Halaman:
= = =

GIBRAN MAU DIMAKZULKAN? INI BUKAN ASPIRASI RAKYAT, INI AMBISI ELITE TUA!
PEMAKZULAN GIBRAN: KONSTITUSI DILANGGAR, DEMOKRASI DIPERTARUHKAN!
Usul pemakzulan terhadap Wakil Presiden Gibran Rakabuming Raka oleh Forum Purnawirawan TNI (FPP TNI) bukan hanya langkah yang mencengangkan, tapi juga menunjukkan gejala kemunduran berpikir dalam memahami hukum dan demokrasi. Di negeri yang menjunjung tinggi konstitusi, tindakan para purnawirawan ini—yang notabene pernah mengabdi kepada bangsa dan negara—justru menjadi ironi yang memilukan. Seharusnya, para jenderal purnawirawan itu menjadi penjaga marwah negara, bukan malah menodainya dengan upaya pemakzulan yang absurd, tidak berdasar, dan cenderung sarat muatan politik subjektif.
Mereka berdalih membawa aspirasi rakyat. Tapi rakyat yang mana? Apakah aspirasi rakyat itu dapat dibungkus dalam map biru yang dibawa ke rumah seorang mantan wakil presiden dan kemudian dianggap sebagai mandat kebangsaan? Forum yang dibentuk oleh para pensiunan militer ini berupaya menyeret institusi Dewan Perwakilan Rakyat ke dalam pusaran opini politis yang tidak proporsional, tanpa satu pun pijakan konstitusional yang kokoh. Dalam negara demokrasi, suara rakyat bukan sekadar klaim, melainkan harus diuji melalui mekanisme legal yang sah dan terbuka. Dan mekanisme itu jelas tidak dimulai dari ruang tamu Try Sutrisno.

= = =

Data Mentah:

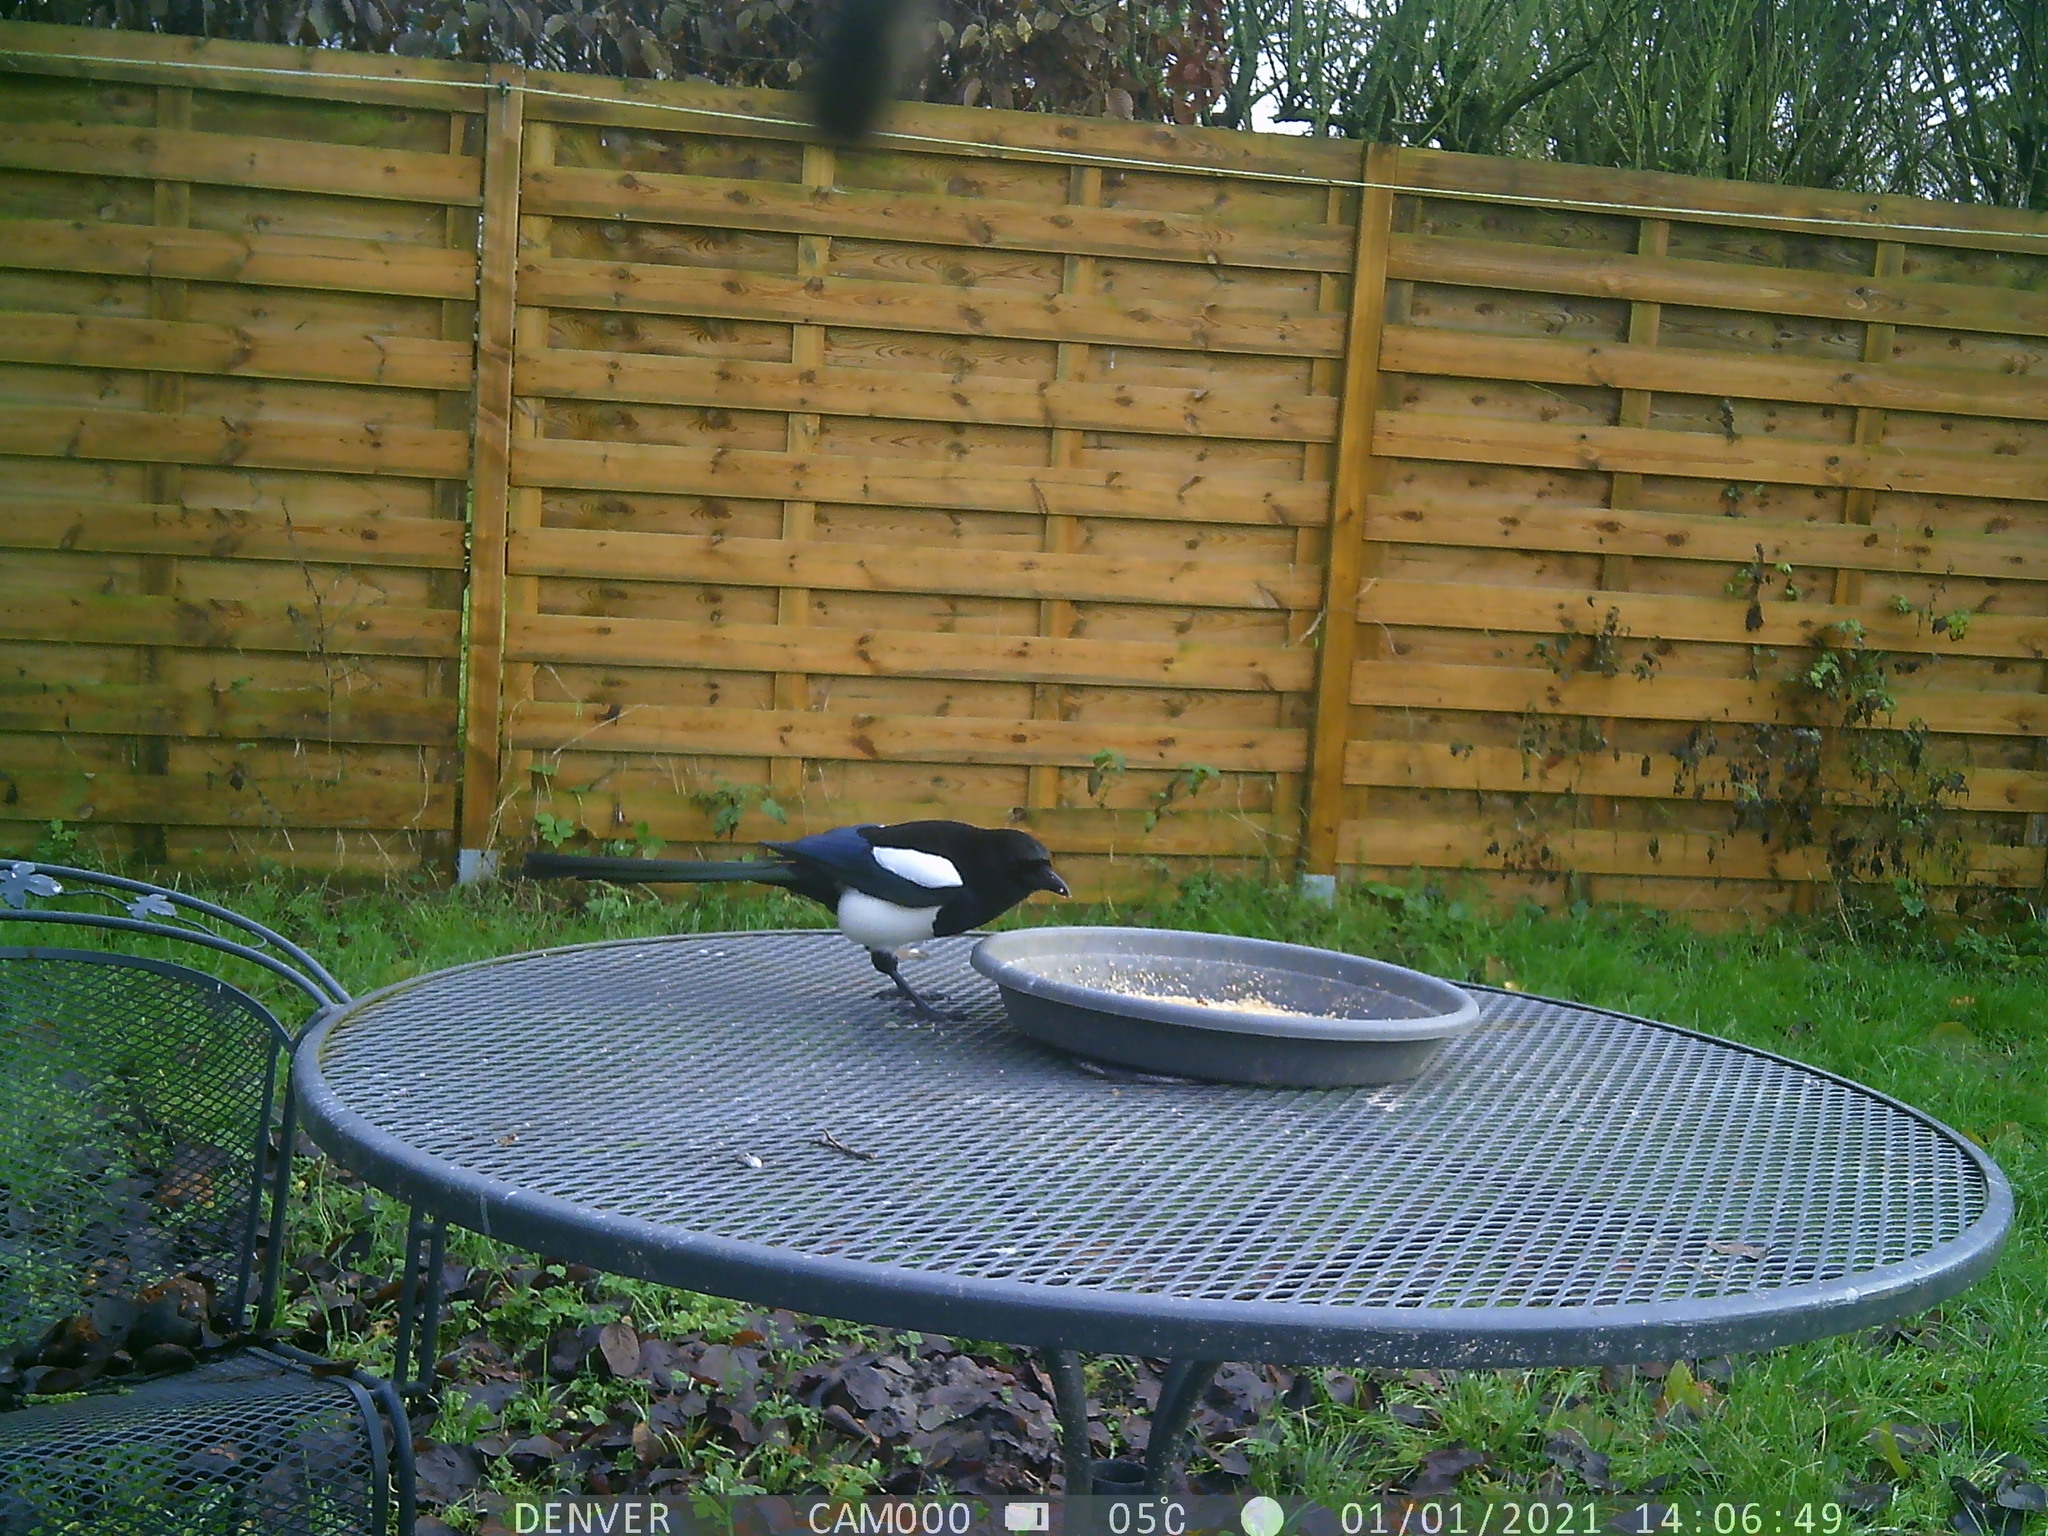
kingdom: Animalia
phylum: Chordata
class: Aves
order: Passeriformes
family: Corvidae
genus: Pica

= = =

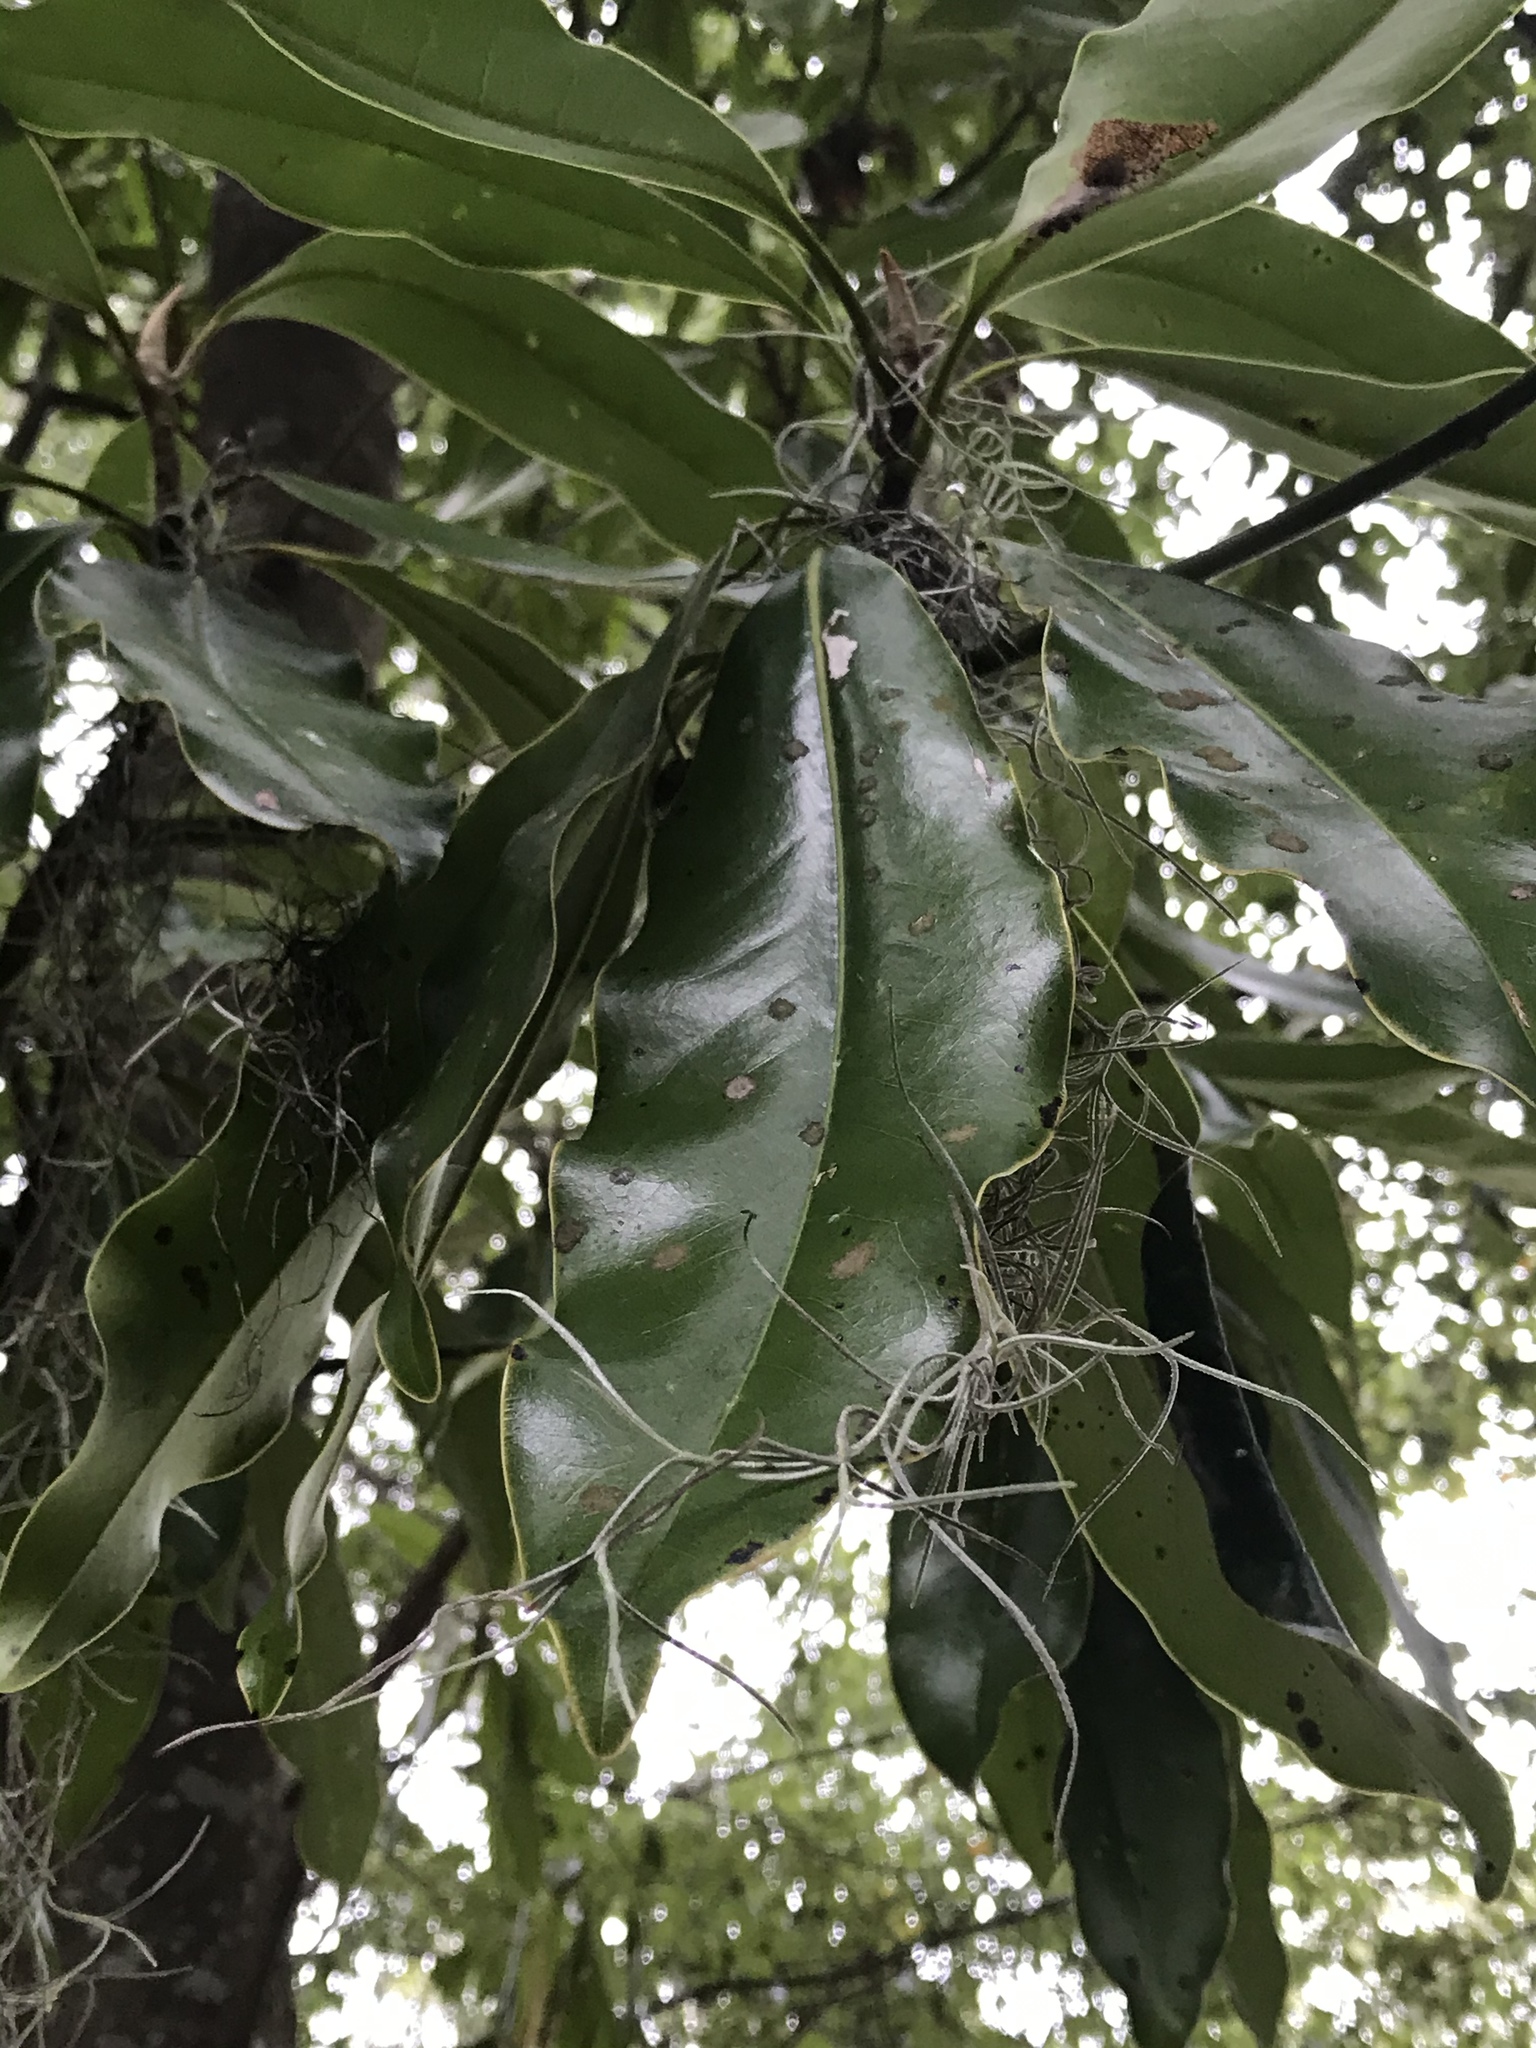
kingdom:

= = =

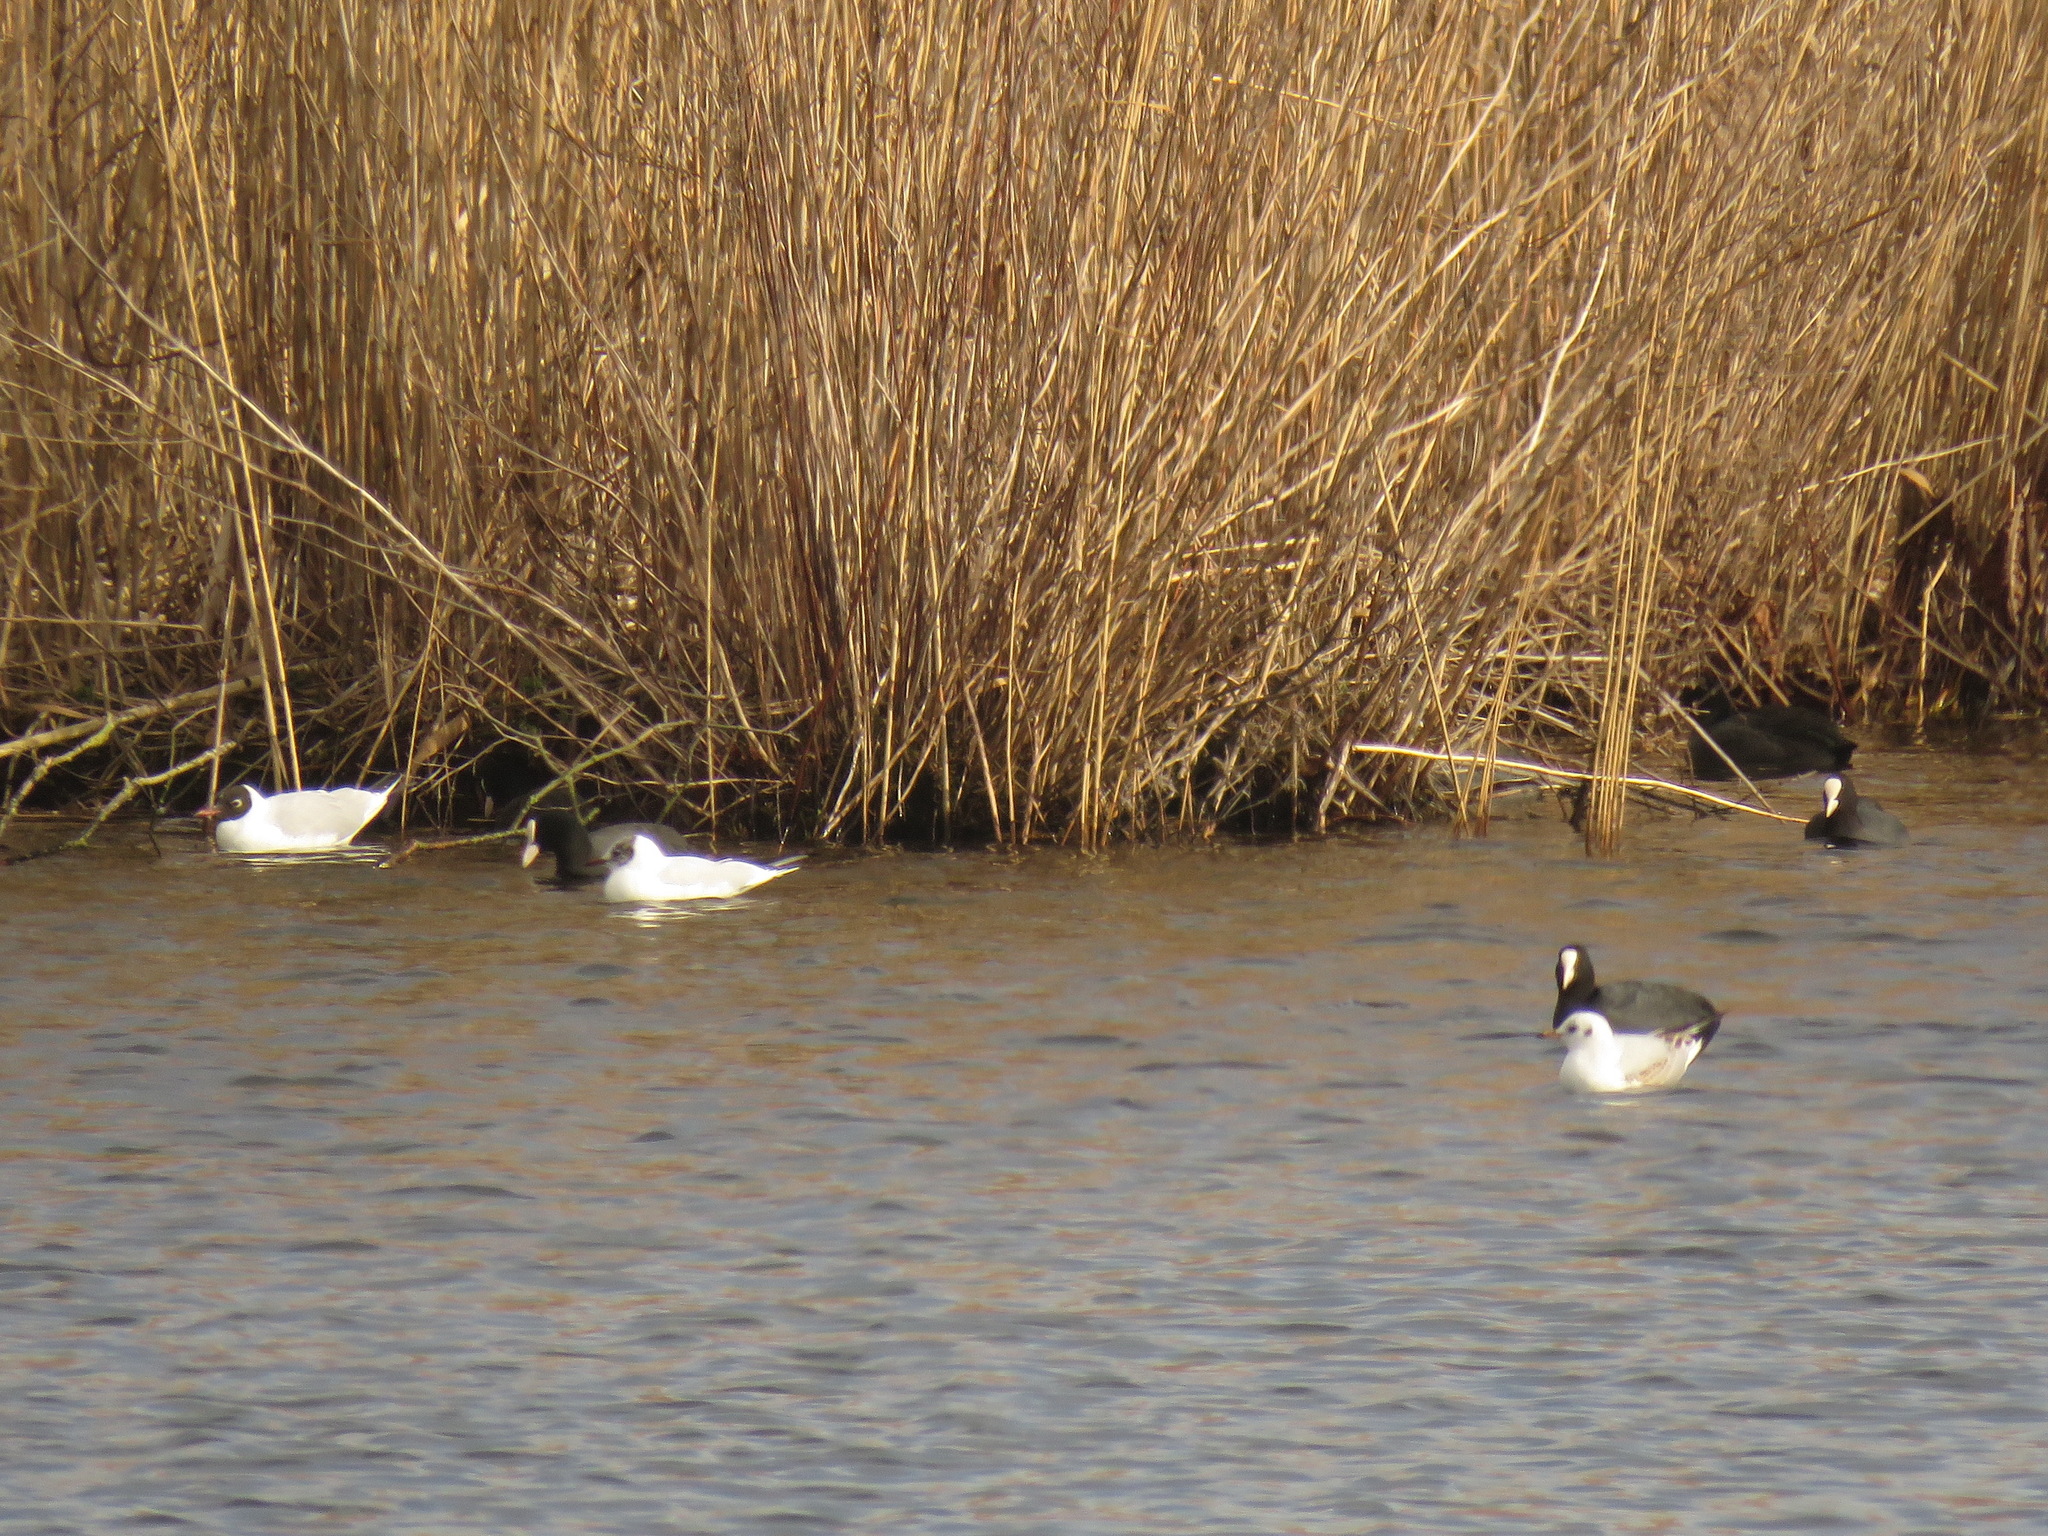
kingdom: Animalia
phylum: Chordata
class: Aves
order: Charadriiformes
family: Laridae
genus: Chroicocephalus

= = =

Yang Perlu Dikerjakan: Tulis ulang bagian artikel tentang usul pemakzulan Gibran yang dibuka dengan kata-kata "GIBRAN MAU DIMAKZULKAN?" dan ditutup dengan "muatan politik subjektif.", lalu ganti "memilukan" dengan "menyedihkan".

Hasil Tugas:
GIBRAN MAU DIMAKZULKAN? INI BUKAN ASPIRASI RAKYAT, INI AMBISI ELITE TUA!
PEMAKZULAN GIBRAN: KONSTITUSI DILANGGAR, DEMOKRASI DIPERTARUHKAN!
Usul pemakzulan terhadap Wakil Presiden Gibran Rakabuming Raka oleh Forum Purnawirawan TNI (FPP TNI) bukan hanya langkah yang mencengangkan, tapi juga menunjukkan gejala kemunduran berpikir dalam memahami hukum dan demokrasi. Di negeri yang menjunjung tinggi konstitusi, tindakan para purnawirawan ini—yang notabene pernah mengabdi kepada bangsa dan negara—justru menjadi ironi yang menyedihkan. Seharusnya, para jenderal purnawirawan itu menjadi penjaga marwah negara, bukan malah menodainya dengan upaya pemakzulan yang absurd, tidak berdasar, dan cenderung sarat muatan politik subjektif.